Data extracted from a collection
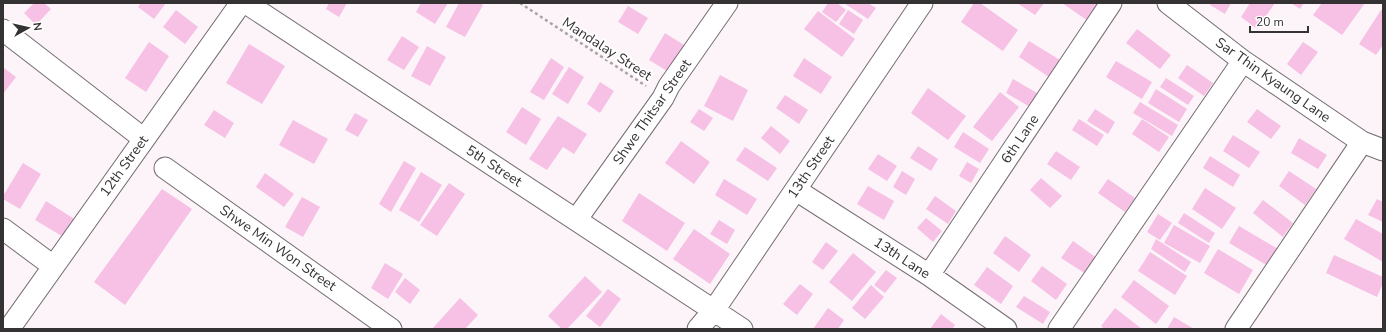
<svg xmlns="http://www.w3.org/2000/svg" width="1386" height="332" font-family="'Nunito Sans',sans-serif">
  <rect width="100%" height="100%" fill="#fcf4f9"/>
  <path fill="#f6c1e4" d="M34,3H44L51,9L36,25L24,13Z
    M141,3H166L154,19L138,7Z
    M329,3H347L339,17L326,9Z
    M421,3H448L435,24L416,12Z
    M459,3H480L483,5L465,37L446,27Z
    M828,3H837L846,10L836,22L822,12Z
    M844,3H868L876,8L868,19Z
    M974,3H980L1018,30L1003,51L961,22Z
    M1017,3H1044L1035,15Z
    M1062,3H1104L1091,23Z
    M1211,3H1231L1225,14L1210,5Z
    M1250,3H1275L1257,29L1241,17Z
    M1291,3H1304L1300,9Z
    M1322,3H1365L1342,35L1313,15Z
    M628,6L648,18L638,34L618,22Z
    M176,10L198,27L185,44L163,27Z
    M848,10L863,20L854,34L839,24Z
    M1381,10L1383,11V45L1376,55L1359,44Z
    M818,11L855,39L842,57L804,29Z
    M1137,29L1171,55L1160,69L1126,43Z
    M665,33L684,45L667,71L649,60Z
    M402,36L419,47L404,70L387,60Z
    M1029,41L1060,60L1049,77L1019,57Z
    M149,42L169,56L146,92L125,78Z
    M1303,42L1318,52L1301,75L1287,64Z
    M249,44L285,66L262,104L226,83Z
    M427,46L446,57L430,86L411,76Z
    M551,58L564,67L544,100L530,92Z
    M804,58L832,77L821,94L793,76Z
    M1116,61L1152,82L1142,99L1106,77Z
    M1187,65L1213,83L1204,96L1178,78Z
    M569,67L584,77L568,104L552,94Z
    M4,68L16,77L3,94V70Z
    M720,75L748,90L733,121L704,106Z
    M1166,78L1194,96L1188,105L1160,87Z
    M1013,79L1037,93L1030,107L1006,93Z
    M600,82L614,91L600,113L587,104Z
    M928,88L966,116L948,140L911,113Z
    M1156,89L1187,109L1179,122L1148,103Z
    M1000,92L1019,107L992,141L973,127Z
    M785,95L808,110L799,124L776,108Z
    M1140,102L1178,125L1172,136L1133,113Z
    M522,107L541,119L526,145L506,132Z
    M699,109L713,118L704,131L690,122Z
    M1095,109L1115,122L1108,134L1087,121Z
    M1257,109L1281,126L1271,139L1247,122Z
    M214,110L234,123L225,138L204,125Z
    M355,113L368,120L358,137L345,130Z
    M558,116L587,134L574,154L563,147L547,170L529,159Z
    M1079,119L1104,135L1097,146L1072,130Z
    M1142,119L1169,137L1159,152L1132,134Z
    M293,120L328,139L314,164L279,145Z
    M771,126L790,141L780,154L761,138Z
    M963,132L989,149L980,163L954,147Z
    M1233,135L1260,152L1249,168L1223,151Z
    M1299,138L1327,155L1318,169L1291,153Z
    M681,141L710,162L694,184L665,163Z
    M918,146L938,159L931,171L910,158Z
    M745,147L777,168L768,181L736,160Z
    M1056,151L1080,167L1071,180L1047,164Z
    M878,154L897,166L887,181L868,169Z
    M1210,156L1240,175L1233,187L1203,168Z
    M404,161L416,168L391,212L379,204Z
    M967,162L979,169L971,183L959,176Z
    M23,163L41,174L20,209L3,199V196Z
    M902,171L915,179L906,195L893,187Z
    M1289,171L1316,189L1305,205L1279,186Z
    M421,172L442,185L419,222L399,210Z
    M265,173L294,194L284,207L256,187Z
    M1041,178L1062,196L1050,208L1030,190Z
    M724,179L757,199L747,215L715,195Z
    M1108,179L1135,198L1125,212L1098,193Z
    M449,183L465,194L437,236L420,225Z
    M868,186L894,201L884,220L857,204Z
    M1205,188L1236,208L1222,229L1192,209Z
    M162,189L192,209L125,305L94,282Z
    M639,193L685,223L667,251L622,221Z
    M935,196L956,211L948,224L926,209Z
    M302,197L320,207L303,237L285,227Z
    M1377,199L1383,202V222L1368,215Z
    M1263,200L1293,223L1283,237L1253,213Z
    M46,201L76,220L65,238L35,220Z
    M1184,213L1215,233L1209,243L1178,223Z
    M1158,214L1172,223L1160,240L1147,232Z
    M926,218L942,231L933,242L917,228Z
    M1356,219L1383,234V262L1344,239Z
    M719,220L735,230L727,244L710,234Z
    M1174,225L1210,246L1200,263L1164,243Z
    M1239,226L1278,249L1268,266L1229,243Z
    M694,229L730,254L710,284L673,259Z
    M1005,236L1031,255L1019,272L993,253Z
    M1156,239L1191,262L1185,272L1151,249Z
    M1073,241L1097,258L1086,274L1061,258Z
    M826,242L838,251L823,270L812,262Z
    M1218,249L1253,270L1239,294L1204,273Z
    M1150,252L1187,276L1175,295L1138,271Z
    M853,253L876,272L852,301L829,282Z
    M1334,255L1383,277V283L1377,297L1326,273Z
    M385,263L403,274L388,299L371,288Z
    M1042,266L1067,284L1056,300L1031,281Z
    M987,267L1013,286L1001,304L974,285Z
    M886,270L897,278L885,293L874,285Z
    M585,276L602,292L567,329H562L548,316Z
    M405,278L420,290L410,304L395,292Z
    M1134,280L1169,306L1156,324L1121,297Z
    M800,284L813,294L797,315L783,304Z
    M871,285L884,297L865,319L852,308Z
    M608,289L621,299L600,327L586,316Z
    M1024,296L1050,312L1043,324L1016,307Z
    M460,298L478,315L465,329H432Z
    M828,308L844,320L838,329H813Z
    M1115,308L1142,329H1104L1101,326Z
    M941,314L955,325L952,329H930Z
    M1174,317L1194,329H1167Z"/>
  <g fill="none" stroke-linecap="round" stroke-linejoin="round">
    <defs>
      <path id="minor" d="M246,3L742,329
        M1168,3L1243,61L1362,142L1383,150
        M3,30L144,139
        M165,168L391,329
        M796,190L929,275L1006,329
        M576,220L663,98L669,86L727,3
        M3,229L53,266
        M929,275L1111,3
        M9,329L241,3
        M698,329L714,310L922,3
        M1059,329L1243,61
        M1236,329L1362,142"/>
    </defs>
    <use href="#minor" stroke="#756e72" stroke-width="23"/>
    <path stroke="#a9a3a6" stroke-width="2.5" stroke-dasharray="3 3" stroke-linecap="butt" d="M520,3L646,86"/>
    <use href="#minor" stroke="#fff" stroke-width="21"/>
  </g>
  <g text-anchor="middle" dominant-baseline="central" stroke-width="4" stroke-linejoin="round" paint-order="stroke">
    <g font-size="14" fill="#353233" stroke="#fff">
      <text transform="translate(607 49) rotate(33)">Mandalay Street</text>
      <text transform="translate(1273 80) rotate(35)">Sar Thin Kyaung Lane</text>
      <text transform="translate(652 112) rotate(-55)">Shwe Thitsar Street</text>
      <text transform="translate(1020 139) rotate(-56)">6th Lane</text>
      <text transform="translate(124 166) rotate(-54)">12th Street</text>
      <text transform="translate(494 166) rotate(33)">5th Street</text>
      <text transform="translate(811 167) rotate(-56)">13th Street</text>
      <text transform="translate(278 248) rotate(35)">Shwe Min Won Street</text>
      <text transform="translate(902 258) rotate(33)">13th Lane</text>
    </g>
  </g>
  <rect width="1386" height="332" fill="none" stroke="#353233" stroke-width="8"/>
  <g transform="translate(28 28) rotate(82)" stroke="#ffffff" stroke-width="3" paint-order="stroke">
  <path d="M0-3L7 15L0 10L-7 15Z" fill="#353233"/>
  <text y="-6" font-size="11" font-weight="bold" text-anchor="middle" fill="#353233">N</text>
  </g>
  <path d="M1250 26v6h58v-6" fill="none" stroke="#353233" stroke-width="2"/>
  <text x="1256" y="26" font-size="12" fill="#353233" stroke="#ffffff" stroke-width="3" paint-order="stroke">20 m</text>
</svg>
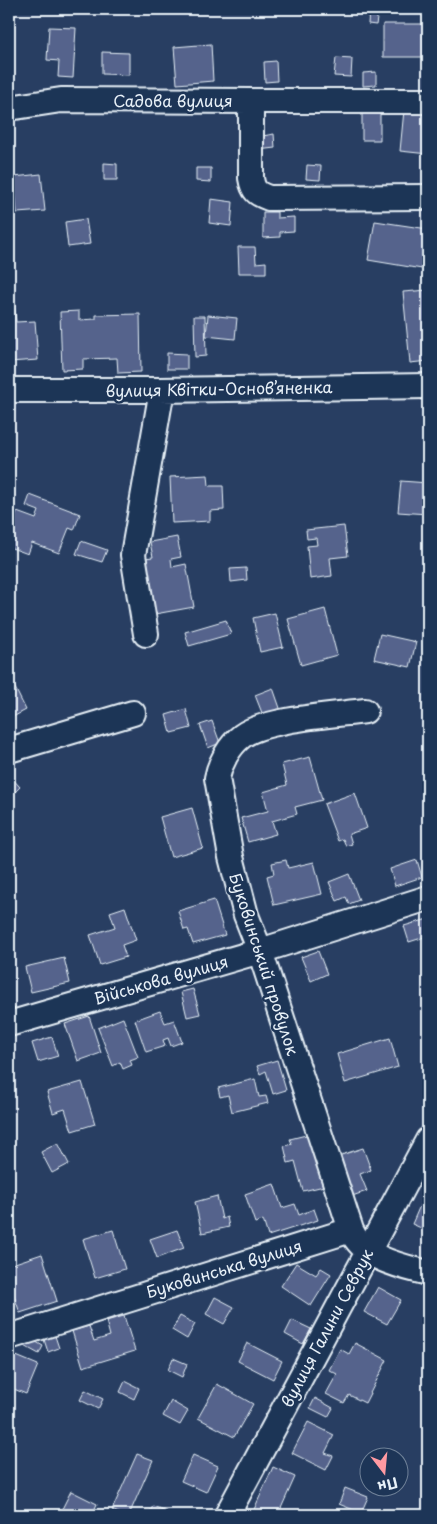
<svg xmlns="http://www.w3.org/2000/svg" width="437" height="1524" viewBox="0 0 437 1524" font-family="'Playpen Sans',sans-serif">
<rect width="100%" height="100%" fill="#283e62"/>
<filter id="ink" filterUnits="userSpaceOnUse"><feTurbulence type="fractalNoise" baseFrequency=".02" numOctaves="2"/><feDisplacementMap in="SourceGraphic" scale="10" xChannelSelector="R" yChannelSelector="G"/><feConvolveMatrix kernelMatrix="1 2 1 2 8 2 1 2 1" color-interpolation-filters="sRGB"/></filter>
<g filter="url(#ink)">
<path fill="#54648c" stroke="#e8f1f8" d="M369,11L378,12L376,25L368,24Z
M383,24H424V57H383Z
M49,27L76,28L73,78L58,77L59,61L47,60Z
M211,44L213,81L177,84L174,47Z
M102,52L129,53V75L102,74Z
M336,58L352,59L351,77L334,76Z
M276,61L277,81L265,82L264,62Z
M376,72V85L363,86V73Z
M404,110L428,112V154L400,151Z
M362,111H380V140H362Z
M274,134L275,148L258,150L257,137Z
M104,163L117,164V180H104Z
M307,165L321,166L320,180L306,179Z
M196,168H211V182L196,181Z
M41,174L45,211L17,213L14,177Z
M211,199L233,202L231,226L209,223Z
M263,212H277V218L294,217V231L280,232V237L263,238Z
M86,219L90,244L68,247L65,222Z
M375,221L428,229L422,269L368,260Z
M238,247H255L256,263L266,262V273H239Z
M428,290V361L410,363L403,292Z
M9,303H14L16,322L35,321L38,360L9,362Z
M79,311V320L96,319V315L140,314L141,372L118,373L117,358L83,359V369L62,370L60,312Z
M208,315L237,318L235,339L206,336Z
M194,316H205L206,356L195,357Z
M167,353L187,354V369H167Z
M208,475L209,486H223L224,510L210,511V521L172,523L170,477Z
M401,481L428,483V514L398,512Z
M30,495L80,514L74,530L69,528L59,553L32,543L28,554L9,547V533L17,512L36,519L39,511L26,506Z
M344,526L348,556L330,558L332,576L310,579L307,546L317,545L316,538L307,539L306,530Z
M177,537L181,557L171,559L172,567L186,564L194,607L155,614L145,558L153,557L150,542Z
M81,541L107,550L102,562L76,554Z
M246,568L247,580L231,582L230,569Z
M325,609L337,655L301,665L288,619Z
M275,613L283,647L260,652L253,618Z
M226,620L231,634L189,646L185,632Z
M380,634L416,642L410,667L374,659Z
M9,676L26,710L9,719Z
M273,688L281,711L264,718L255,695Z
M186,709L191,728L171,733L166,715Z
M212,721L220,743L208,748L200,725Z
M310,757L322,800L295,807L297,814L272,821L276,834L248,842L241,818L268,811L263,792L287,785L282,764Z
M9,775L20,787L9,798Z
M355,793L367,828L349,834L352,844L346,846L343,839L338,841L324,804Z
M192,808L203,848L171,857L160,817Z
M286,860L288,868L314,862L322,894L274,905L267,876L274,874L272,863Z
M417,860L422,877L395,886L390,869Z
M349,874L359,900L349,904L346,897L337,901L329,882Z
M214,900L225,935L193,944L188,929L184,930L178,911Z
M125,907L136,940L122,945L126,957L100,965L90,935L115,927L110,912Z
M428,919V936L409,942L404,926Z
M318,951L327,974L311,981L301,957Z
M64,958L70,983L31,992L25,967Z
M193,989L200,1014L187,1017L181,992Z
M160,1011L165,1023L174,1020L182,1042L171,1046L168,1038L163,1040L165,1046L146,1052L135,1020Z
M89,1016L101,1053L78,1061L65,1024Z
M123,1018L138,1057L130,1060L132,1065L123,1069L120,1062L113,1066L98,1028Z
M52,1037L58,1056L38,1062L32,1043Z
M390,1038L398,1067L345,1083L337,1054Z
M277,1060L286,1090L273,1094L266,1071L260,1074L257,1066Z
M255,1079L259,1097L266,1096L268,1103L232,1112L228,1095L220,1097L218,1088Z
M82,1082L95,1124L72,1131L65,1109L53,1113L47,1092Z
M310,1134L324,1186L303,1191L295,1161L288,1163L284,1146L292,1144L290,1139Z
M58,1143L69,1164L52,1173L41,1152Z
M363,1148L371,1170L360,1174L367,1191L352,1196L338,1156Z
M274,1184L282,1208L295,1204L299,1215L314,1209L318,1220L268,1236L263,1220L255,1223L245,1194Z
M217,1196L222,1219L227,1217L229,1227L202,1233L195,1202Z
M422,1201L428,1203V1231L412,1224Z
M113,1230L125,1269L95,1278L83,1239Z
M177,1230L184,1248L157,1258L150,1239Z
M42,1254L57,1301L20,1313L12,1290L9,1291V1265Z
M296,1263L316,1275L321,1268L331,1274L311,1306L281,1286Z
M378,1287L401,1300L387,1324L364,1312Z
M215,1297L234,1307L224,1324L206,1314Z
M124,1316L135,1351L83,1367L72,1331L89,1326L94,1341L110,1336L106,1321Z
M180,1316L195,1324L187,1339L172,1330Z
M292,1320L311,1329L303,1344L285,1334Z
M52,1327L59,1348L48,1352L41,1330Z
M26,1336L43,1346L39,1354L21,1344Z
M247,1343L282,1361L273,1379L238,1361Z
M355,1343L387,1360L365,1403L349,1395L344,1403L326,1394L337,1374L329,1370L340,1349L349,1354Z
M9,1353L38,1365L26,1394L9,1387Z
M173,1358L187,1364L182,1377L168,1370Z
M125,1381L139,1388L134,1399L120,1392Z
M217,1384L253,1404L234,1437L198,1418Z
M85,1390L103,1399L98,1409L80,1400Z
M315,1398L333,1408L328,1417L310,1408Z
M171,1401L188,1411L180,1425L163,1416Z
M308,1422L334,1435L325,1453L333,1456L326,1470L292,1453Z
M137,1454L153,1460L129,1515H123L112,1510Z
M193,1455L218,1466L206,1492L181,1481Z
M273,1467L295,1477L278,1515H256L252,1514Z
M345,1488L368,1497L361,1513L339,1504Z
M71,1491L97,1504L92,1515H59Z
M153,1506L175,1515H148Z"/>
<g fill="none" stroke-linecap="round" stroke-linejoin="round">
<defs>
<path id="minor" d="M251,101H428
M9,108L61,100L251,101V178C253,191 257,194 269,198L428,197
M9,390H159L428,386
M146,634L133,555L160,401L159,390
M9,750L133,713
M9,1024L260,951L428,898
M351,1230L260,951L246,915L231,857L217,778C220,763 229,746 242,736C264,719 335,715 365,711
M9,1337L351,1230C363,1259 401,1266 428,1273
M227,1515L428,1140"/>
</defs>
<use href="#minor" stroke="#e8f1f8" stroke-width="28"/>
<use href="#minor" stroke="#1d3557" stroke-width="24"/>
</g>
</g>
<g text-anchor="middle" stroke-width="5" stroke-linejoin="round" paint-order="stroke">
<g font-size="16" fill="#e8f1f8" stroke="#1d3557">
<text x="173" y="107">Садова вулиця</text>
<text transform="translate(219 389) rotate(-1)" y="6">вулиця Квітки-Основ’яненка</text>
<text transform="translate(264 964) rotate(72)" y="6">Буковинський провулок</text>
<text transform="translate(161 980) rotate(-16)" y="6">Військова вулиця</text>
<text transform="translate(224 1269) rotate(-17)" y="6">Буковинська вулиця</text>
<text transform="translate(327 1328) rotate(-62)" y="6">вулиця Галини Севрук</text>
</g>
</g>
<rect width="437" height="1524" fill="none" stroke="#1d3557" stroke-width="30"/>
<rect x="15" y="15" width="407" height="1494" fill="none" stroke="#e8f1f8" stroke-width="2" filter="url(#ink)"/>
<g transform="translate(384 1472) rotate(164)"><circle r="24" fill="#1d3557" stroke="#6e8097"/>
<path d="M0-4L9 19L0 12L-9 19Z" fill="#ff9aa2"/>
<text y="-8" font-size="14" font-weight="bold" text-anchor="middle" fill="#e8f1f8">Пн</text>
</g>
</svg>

Task details
Can you repeat, word for word, every line above from the one containing "M459,3H480L483,5L465,37L446,27Z" down to the one containing "M1095,109L1115,122L1108,134L1087,121Z", including both?

Task solution
    M459,3H480L483,5L465,37L446,27Z
    M828,3H837L846,10L836,22L822,12Z
    M844,3H868L876,8L868,19Z
    M974,3H980L1018,30L1003,51L961,22Z
    M1017,3H1044L1035,15Z
    M1062,3H1104L1091,23Z
    M1211,3H1231L1225,14L1210,5Z
    M1250,3H1275L1257,29L1241,17Z
    M1291,3H1304L1300,9Z
    M1322,3H1365L1342,35L1313,15Z
    M628,6L648,18L638,34L618,22Z
    M176,10L198,27L185,44L163,27Z
    M848,10L863,20L854,34L839,24Z
    M1381,10L1383,11V45L1376,55L1359,44Z
    M818,11L855,39L842,57L804,29Z
    M1137,29L1171,55L1160,69L1126,43Z
    M665,33L684,45L667,71L649,60Z
    M402,36L419,47L404,70L387,60Z
    M1029,41L1060,60L1049,77L1019,57Z
    M149,42L169,56L146,92L125,78Z
    M1303,42L1318,52L1301,75L1287,64Z
    M249,44L285,66L262,104L226,83Z
    M427,46L446,57L430,86L411,76Z
    M551,58L564,67L544,100L530,92Z
    M804,58L832,77L821,94L793,76Z
    M1116,61L1152,82L1142,99L1106,77Z
    M1187,65L1213,83L1204,96L1178,78Z
    M569,67L584,77L568,104L552,94Z
    M4,68L16,77L3,94V70Z
    M720,75L748,90L733,121L704,106Z
    M1166,78L1194,96L1188,105L1160,87Z
    M1013,79L1037,93L1030,107L1006,93Z
    M600,82L614,91L600,113L587,104Z
    M928,88L966,116L948,140L911,113Z
    M1156,89L1187,109L1179,122L1148,103Z
    M1000,92L1019,107L992,141L973,127Z
    M785,95L808,110L799,124L776,108Z
    M1140,102L1178,125L1172,136L1133,113Z
    M522,107L541,119L526,145L506,132Z
    M699,109L713,118L704,131L690,122Z
    M1095,109L1115,122L1108,134L1087,121Z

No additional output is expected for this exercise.